We've all been there... you find a task that seems awesome. You start reading it and you get excited. There are so many different strategies that can be tried. There's a visual and algebraic aspect to it and a chance to try specific examples, make generalizations and predictions, test them, and build and justify a model. You spend a bunch of time exploring the different paths you think students might take, how you're going to give them feedback and what you'll assess with this task, how it fits with the rest of your curriculum, how you'll structure individual work time, collaboration and class discussion, how you think the lesson will flow, and how much time you plan to give to each component. Mostly, you're excited because you think it will be engaging and fun for students and will also bring up really interesting and important math ideas and practices. You introduce the task in class, eyes aglow with that special teacher light reserved for days like this, rubbing your hands in anticipation for the awesomeness about to unfold.

Except that it doesn't. At all. Kids seem confused. Then, frustrated. Heads start to go down onto desks along with pencils. Silent think/work time becomes sad, frustrated time, then out-loud complaining time as you slowly realize that this task is bombing and how. The kids you'd especially hoped and planned to engage, the ones who only sometimes engage, are the first ones to go. You try to rally the troops, but it's a lost cause, and you end the class demoralized and humbled. X years into this thing and every day still has the potential for catastrophe and epic failing (you may or may not be exaggerating the dramatic nature of the experience, most kids probably shrugged their shoulders and went on with their lives, but it was a hard 30 minutes for me, dammit!)

Where do you go for solace and a sympathetic ear? To the Math Twitter-Blog-o-Sphere, of course!




Thanks to the advice and thoughtful questions of all you fine folks, I was able to reflect on the task design and recognize that the sheer wordiness and immediate jumping into very abstract ideas was a huge turn-off for many students.



Students had been doing so well with open investigations that even though it had been a little while since we had done one, I had completely abandoned the normal structures that coax kids who are not super sold on this Math thing just yet to try things, engage, take guesses, get a foot in the door, and progress towards increasing abstraction and formality at their own pace.

Fortunately, I had another class the next day with which I had planned to try this task. Back to the drawing board.

I started with a story. It's my birthday, but I'm really, really obsessed with all things square. My entire party has a square theme. Of course, I demand a square cake and that all pieces served to guests are perfect squares too. I can have my own party and eat the entire square cake myself. I can be a bit more generous and have a party for 4 since I can cut the cake into 4 perfect square slices. I can be even more generous and throw a party for 7 by cutting the cake further. 

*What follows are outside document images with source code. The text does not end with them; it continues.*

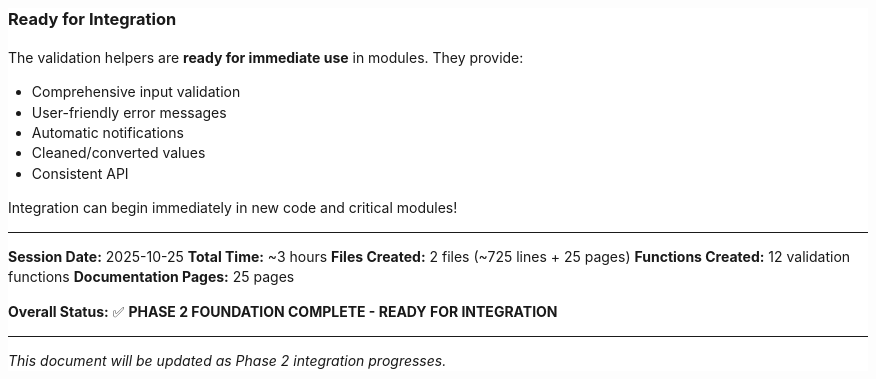 ### Ready for Integration

The validation helpers are **ready for immediate use** in modules. They provide:
- Comprehensive input validation
- User-friendly error messages
- Automatic notifications
- Cleaned/converted values
- Consistent API

Integration can begin immediately in new code and critical modules!

---

**Session Date:** 2025-10-25
**Total Time:** ~3 hours
**Files Created:** 2 files (~725 lines + 25 pages)
**Functions Created:** 12 validation functions
**Documentation Pages:** 25 pages

**Overall Status:** ✅ **PHASE 2 FOUNDATION COMPLETE - READY FOR INTEGRATION**

---

*This document will be updated as Phase 2 integration progresses.*
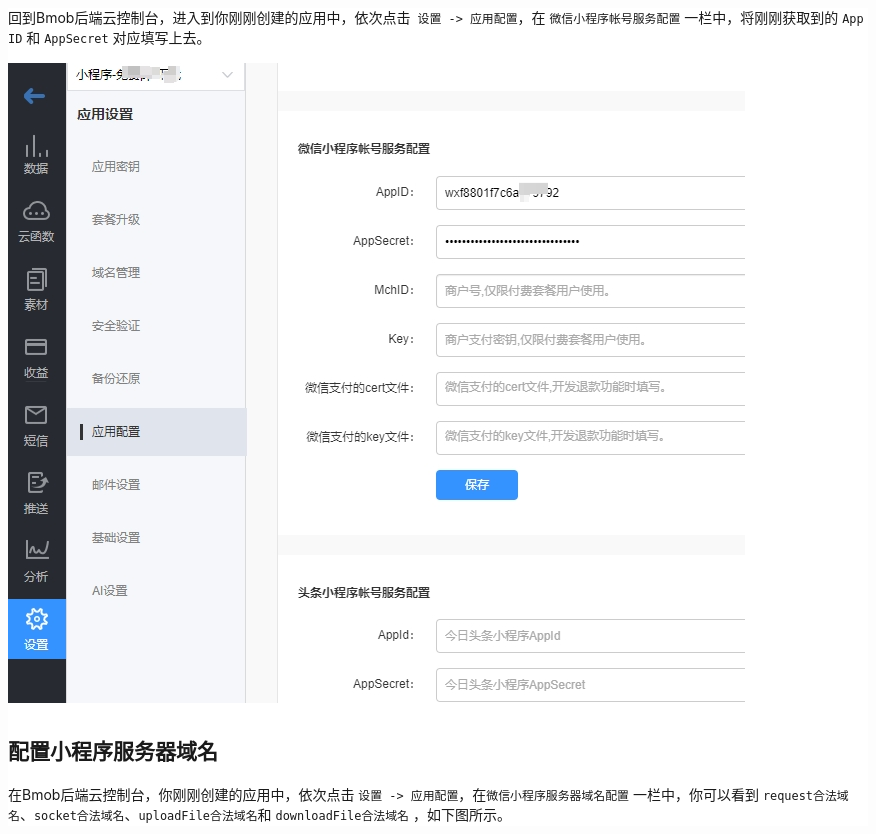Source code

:回到Bmob后端云控制台，进入到你刚刚创建的应用中，依次点击` 设置 -> 应用配置`，在 `微信小程序帐号服务配置` 一栏中，将刚刚获取到的 `AppID` 和 `AppSecret` 对应填写上去。

![](image/w2.png)

## 配置小程序服务器域名

在Bmob后端云控制台，你刚刚创建的应用中，依次点击 `设置 -> 应用配置`，在`微信小程序服务器域名配置` 一栏中，你可以看到 `request合法域名`、`socket合法域名`、`uploadFile合法域名`和 `downloadFile合法域名` ，如下图所示。
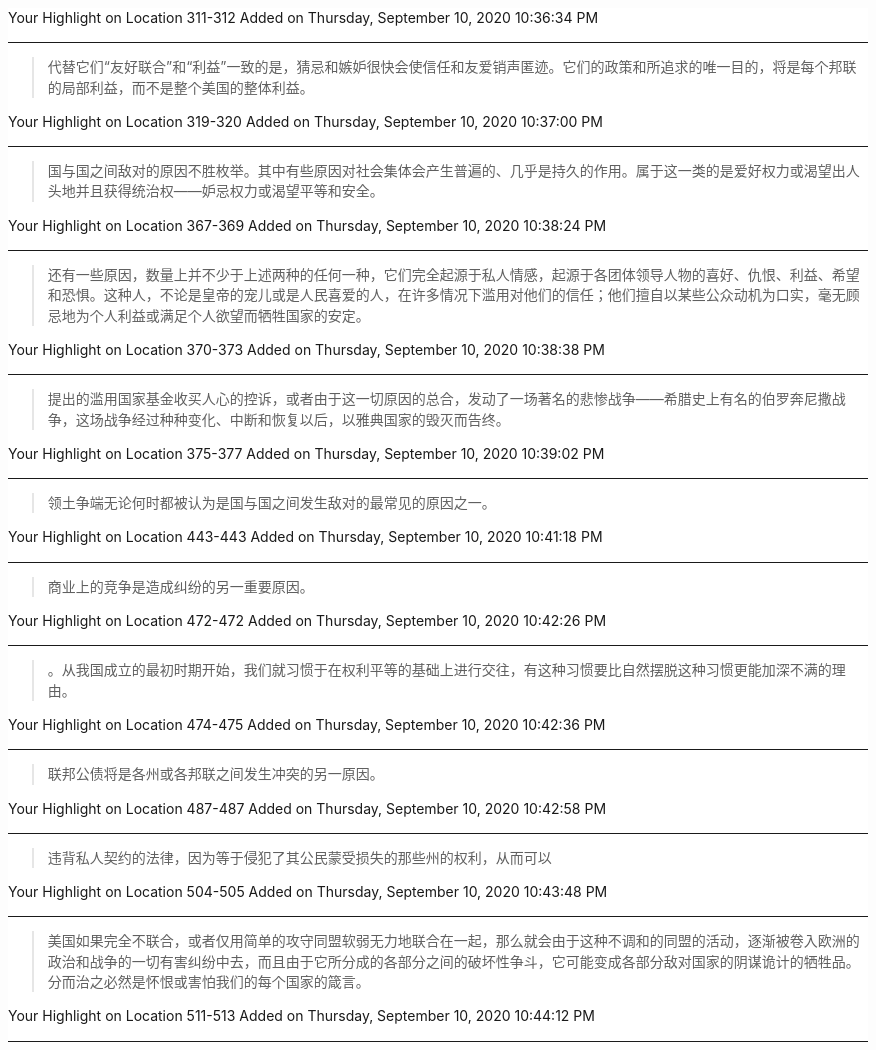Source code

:Your Highlight on Location 311-312 Added on Thursday, September 10, 2020 10:36:34 PM

---

> 代替它们“友好联合”和“利益”一致的是，猜忌和嫉妒很快会使信任和友爱销声匿迹。它们的政策和所追求的唯一目的，将是每个邦联的局部利益，而不是整个美国的整体利益。

Your Highlight on Location 319-320 Added on Thursday, September 10, 2020 10:37:00 PM

---

> 国与国之间敌对的原因不胜枚举。其中有些原因对社会集体会产生普遍的、几乎是持久的作用。属于这一类的是爱好权力或渴望出人头地并且获得统治权——妒忌权力或渴望平等和安全。

Your Highlight on Location 367-369 Added on Thursday, September 10, 2020 10:38:24 PM

---

> 还有一些原因，数量上并不少于上述两种的任何一种，它们完全起源于私人情感，起源于各团体领导人物的喜好、仇恨、利益、希望和恐惧。这种人，不论是皇帝的宠儿或是人民喜爱的人，在许多情况下滥用对他们的信任；他们擅自以某些公众动机为口实，毫无顾忌地为个人利益或满足个人欲望而牺牲国家的安定。

Your Highlight on Location 370-373 Added on Thursday, September 10, 2020 10:38:38 PM

---

> 提出的滥用国家基金收买人心的控诉，或者由于这一切原因的总合，发动了一场著名的悲惨战争——希腊史上有名的伯罗奔尼撒战争，这场战争经过种种变化、中断和恢复以后，以雅典国家的毁灭而告终。

Your Highlight on Location 375-377 Added on Thursday, September 10, 2020 10:39:02 PM

---

> 领土争端无论何时都被认为是国与国之间发生敌对的最常见的原因之一。

Your Highlight on Location 443-443 Added on Thursday, September 10, 2020 10:41:18 PM

---

> 商业上的竞争是造成纠纷的另一重要原因。

Your Highlight on Location 472-472 Added on Thursday, September 10, 2020 10:42:26 PM

---

> 。从我国成立的最初时期开始，我们就习惯于在权利平等的基础上进行交往，有这种习惯要比自然摆脱这种习惯更能加深不满的理由。

Your Highlight on Location 474-475 Added on Thursday, September 10, 2020 10:42:36 PM

---

> 联邦公债将是各州或各邦联之间发生冲突的另一原因。

Your Highlight on Location 487-487 Added on Thursday, September 10, 2020 10:42:58 PM

---

> 违背私人契约的法律，因为等于侵犯了其公民蒙受损失的那些州的权利，从而可以

Your Highlight on Location 504-505 Added on Thursday, September 10, 2020 10:43:48 PM

---

> 美国如果完全不联合，或者仅用简单的攻守同盟软弱无力地联合在一起，那么就会由于这种不调和的同盟的活动，逐渐被卷入欧洲的政治和战争的一切有害纠纷中去，而且由于它所分成的各部分之间的破坏性争斗，它可能变成各部分敌对国家的阴谋诡计的牺牲品。分而治之必然是怀恨或害怕我们的每个国家的箴言。

Your Highlight on Location 511-513 Added on Thursday, September 10, 2020 10:44:12 PM

---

This was a natural segue to asking students what they noticed and wondered, which brought out all the key features of the problem that in the earlier version were laid out in many, many words. Namely - is it possible to throw a party of any size if the slices must be square (but don't need to be of equal size)?



Students immediately had gut reactions and strong opinions. Some were ready to look for patterns right away, but for most, an opening question of: can you make another arrangement that we don't already have on the board? sent them on their way. 

Students quickly determined that they could make 1, 4, 9, 16, 25, etc pieces and that they could always add three to the number of pieces by cutting one of them into 4 and add 8 to the number of pieces by cutting them into 9.

There was another breakthrough when a student presented a convincing case for 6 pieces (as well as 11) and others realized that they could always add 5 more pieces by putting another layer on the outside.



This was the class I'd been hoping and prepping for when I found this task. Engaged, arguing, changing their minds, kids working past the end of class and needing to figure this out. 

Take-aways for me? Don't assume that kids have graduated past scaffolds that help them get started and build up to abstraction. If you're going to take them away, be aware and think deeply about how to do that carefully and thoughtfully. It's hard to reclaim a class that's lost its confidence so pay attention to this part.

I went back to the first class and tried again. With the reformulated question, things went much better. One of the students who had struggled the most the first day came up with a great organizational chart (that she said was inspired by Pascal's triangle) for tracking possible party sizes. 


She did have to amend it when another student came up with the 6 and 11 square versions since her version only assumed you could have perfect squares and add either 3 or 8.


Next step for both classes - helping them transform the patterns and ideas they have into more formal written explanations and justifications.